▶ [What is being asked] Each line of the records that includes "lines" should be found and copied.

Start of Excerpted data

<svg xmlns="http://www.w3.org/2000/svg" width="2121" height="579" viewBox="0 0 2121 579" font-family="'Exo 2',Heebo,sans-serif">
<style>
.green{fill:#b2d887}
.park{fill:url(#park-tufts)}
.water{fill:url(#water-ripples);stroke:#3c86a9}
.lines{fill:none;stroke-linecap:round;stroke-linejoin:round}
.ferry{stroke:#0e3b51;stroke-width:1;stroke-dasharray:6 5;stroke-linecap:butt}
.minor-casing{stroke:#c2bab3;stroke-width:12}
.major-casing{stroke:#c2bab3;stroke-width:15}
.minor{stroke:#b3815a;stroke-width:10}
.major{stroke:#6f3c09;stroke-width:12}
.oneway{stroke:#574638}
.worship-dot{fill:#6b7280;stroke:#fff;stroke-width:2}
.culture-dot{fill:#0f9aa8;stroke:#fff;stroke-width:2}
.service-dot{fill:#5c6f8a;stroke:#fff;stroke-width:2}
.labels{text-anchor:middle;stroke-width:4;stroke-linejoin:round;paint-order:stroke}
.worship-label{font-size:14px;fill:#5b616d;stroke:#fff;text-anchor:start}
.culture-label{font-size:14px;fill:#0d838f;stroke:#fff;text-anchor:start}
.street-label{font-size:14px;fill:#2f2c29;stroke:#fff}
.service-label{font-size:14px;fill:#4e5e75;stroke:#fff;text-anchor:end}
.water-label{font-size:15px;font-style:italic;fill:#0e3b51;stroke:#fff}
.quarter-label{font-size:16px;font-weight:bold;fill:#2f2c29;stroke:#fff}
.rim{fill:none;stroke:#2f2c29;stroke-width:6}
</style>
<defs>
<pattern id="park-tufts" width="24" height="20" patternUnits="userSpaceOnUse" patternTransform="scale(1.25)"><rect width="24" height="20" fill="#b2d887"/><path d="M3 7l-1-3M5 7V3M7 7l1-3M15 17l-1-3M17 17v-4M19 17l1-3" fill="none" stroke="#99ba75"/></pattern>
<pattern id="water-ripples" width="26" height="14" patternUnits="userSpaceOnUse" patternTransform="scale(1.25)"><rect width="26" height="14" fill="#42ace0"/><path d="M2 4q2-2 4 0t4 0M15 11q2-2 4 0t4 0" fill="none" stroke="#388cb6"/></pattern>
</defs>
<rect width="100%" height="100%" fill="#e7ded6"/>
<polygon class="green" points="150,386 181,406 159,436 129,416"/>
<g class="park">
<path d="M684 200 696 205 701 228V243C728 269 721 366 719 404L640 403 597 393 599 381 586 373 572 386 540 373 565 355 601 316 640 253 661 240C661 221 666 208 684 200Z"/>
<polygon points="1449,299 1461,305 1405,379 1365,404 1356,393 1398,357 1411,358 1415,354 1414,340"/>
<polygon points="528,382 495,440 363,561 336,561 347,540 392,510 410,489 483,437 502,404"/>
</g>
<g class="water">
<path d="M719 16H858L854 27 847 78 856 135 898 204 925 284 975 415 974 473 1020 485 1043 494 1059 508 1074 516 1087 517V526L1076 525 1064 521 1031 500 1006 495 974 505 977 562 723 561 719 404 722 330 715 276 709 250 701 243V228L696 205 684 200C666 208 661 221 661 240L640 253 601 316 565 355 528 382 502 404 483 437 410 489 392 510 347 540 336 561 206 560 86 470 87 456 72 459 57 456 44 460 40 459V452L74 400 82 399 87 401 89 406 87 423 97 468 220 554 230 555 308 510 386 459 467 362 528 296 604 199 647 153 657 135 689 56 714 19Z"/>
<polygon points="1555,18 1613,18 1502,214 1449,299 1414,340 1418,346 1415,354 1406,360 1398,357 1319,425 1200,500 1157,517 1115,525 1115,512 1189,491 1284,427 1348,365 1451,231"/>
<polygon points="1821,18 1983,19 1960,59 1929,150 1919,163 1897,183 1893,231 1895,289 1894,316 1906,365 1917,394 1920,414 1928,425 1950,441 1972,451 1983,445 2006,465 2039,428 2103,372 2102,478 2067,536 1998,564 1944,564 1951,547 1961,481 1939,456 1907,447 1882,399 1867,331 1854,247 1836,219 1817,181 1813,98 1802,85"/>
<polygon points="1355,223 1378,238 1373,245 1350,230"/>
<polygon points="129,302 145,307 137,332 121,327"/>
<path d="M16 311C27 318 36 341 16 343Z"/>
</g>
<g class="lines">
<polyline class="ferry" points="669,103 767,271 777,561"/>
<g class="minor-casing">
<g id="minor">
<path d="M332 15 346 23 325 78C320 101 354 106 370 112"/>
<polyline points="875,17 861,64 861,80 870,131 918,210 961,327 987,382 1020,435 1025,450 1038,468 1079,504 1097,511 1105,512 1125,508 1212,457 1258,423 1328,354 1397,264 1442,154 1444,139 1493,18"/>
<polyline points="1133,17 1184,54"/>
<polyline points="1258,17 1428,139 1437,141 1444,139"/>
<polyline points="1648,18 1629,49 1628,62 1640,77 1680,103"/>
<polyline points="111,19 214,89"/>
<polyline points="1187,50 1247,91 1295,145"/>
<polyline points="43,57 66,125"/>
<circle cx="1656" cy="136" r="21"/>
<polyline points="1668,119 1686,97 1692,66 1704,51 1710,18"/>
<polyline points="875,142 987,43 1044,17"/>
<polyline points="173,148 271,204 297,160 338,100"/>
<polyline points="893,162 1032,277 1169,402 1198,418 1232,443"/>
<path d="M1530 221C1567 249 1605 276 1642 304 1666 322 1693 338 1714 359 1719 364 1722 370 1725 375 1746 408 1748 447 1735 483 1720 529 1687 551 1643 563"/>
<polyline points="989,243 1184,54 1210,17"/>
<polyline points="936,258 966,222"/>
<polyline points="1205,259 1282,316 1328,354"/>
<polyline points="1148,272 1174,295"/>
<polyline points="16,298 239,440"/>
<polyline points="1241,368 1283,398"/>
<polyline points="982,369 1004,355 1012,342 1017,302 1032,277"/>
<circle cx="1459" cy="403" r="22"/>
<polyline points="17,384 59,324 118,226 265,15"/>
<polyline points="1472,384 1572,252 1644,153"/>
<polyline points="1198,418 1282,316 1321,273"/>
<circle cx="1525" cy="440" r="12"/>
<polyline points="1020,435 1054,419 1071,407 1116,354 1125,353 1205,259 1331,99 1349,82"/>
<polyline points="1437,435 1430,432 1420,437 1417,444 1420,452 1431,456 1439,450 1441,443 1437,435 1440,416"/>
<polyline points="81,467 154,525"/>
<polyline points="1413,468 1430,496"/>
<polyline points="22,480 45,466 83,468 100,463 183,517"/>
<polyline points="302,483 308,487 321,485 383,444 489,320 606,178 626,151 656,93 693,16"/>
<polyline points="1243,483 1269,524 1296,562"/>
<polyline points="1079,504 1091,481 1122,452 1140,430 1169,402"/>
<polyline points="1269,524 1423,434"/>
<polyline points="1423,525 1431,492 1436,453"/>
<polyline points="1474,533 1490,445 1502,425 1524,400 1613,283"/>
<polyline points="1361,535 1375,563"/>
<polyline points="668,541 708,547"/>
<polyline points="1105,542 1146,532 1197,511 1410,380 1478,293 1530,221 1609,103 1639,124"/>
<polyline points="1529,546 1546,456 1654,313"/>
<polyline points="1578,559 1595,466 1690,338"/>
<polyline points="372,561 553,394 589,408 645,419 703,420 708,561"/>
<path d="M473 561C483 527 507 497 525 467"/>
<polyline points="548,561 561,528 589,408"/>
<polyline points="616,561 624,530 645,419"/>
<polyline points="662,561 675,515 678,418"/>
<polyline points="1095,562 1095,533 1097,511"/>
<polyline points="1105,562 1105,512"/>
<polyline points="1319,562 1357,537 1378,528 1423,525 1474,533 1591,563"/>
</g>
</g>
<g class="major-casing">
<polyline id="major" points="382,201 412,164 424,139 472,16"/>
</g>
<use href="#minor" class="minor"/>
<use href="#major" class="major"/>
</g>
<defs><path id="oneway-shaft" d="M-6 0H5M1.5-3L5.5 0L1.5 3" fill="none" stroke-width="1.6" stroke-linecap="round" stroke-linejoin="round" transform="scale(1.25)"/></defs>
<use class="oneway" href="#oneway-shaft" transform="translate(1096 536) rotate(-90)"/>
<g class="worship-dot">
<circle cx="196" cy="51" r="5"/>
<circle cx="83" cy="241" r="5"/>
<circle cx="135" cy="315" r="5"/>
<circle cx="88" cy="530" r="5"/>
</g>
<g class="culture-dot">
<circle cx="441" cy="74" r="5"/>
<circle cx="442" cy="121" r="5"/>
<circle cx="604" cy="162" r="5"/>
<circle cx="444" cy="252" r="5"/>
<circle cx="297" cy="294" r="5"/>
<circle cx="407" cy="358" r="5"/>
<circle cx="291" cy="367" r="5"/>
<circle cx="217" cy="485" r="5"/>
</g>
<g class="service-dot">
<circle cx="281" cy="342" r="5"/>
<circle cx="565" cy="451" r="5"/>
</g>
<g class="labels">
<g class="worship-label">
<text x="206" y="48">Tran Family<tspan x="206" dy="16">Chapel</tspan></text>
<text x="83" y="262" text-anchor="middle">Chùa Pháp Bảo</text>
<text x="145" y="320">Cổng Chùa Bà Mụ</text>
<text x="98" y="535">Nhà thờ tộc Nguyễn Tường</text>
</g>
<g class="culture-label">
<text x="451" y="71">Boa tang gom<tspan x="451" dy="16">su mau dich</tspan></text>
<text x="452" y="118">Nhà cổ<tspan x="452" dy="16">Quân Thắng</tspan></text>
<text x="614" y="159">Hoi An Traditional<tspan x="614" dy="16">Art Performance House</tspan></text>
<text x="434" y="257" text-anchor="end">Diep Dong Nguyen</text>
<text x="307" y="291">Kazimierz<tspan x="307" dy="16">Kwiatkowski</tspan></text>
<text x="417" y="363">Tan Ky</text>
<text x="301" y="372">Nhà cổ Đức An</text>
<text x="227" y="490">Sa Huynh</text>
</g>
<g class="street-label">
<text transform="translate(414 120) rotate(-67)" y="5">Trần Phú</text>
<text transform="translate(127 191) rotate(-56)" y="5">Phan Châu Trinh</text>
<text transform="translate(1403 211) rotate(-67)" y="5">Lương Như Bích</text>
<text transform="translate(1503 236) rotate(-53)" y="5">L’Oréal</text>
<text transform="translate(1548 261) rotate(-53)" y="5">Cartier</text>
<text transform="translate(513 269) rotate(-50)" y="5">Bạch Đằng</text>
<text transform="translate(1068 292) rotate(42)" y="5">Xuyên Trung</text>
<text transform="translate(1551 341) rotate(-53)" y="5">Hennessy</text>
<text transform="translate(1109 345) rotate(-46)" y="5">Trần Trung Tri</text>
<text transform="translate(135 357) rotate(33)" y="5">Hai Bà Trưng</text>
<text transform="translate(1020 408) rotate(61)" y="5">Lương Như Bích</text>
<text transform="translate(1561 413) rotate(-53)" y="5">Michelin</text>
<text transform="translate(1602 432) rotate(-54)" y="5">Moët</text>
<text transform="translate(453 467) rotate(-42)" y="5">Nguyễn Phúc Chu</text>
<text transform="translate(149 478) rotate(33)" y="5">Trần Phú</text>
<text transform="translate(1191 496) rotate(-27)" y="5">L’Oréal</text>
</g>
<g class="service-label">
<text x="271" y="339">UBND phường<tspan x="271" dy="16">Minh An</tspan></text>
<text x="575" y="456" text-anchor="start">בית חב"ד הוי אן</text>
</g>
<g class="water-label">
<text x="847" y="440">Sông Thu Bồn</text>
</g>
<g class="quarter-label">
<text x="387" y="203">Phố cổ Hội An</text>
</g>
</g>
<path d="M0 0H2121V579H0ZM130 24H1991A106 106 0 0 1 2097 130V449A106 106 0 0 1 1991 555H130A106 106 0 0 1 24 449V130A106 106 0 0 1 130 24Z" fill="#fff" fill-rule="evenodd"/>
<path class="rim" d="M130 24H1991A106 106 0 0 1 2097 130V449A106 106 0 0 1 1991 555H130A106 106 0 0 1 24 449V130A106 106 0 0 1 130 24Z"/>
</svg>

End of Excerpted data

▶ [Task solution]
.lines{fill:none;stroke-linecap:round;stroke-linejoin:round}
<g class="lines">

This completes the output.